• [Passage]:

==========

Revealingly, at one point in that book, he worries whether “some imbalance, or lack of hardened identity,” in his own character might be responsible for hankerings of this kind. Yet this troubled empathy with his subjects has produced a series of remarkable biographical studies. Paradoxically perhaps, certainly unfashionably, Holmes treats individual selves as autonomous and organically unified. Indeed, he has become increasingly convinced not only of “the integrity of human character,” but of the biographer’s ability to present a coherent view of human affairs. Every human life, he has claimed, however “ordinary,” deserves its biographer. But Holmes himself has never been drawn to ordinary lives. Stevenson, Mary Wollstonecraft, Shelley, Claire Clairmont, Coleridge, and Gérard de Nerval were highly extraordinary individuals. With all of them, moreover, Holmes has felt impelled to act as advocate for the defense: restoring Claire Clairmont to what he insists is her rightful place beside Shelley; attempting to disentangle the fascination and brilliance of Coleridge’s personality from the mess of his life, or rejecting the stereotyped Shelley of Matthew Arnold’s famous description—“beautiful and ineffectual angel, fluttering in the void his luminous wings in vain”—in favor of a figure “darker and more earthly,” crueler, but redeemingly more “capable.”

==========

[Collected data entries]
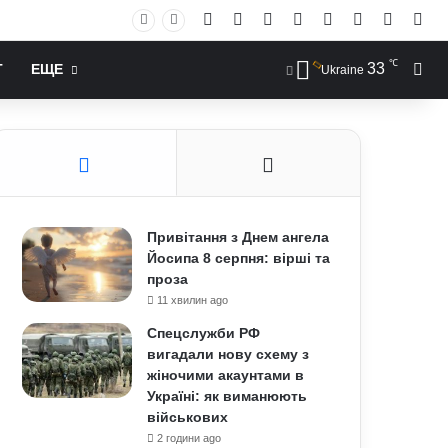
Facebook
X
YouTube
Instagram
RSS
Log In
Случай
Sid
℃
33
Иск
Т
ЕЩЕ
Ukraine
Привітання з Днем ангела
Йосипа 8 серпня: вірші та
проза
11 хвилин ago
Спецслужби РФ
вигадали нову схему з
жіночими акаунтами в
Україні: як виманюють
військових
2 години ago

==========

• [Assignment 1]:
In the passage on Holmes's biographical work, what famous description of Shelley by Matthew Arnold does Holmes reject?
• [Assignment 2]:
List every individual whom the passage on Holmes's biographical work names as extraordinary.
• [Assignment 3]:
Write a continuation of the passage on Holmes's biographical work, beginning after its final sentence.

• [Expected answer 1]:
Arnold's description of Shelley as a "beautiful and ineffectual angel, fluttering in the void his luminous wings in vain."

• [Expected answer 2]:
Stevenson, Mary Wollstonecraft, Shelley, Claire Clairmont, Coleridge, Gérard de Nerval

• [Expected answer 3]:
With the striking exception of Stevenson, all the people whose lives Holmes has previously examined lived during the Romantic period. But then, Holmes maintains, “biography itself, with its central tenet of empathy, is essentially a Romantic form.” Coming from him, the remark scarcely surprises. Less predictable is the book in which it occurs: Dr. Johnson & Mr. Savage, the account of a personal relationship that existed briefly, for about two years, in the 1730s—considerably before the birth of Mary Wollstonecraft, Coleridge, Wordsworth, even Blake, let alone the younger generation of Romantics. In the last pages of Dr. Johnson & Mr. Savage, however, Holmes argues that when Savage presented himself as the persecuted and lonely man of genius in poems such as The Wanderer, or The Bastard, he in fact heralded Romanticism. Even more important, Savage’s mysterious and tragic story led the young Johnson not only to memorialize his recently deceased friend in the earliest (1744) of his lives of the English poets, but to crystallize the perils and possibilities of biography as a form.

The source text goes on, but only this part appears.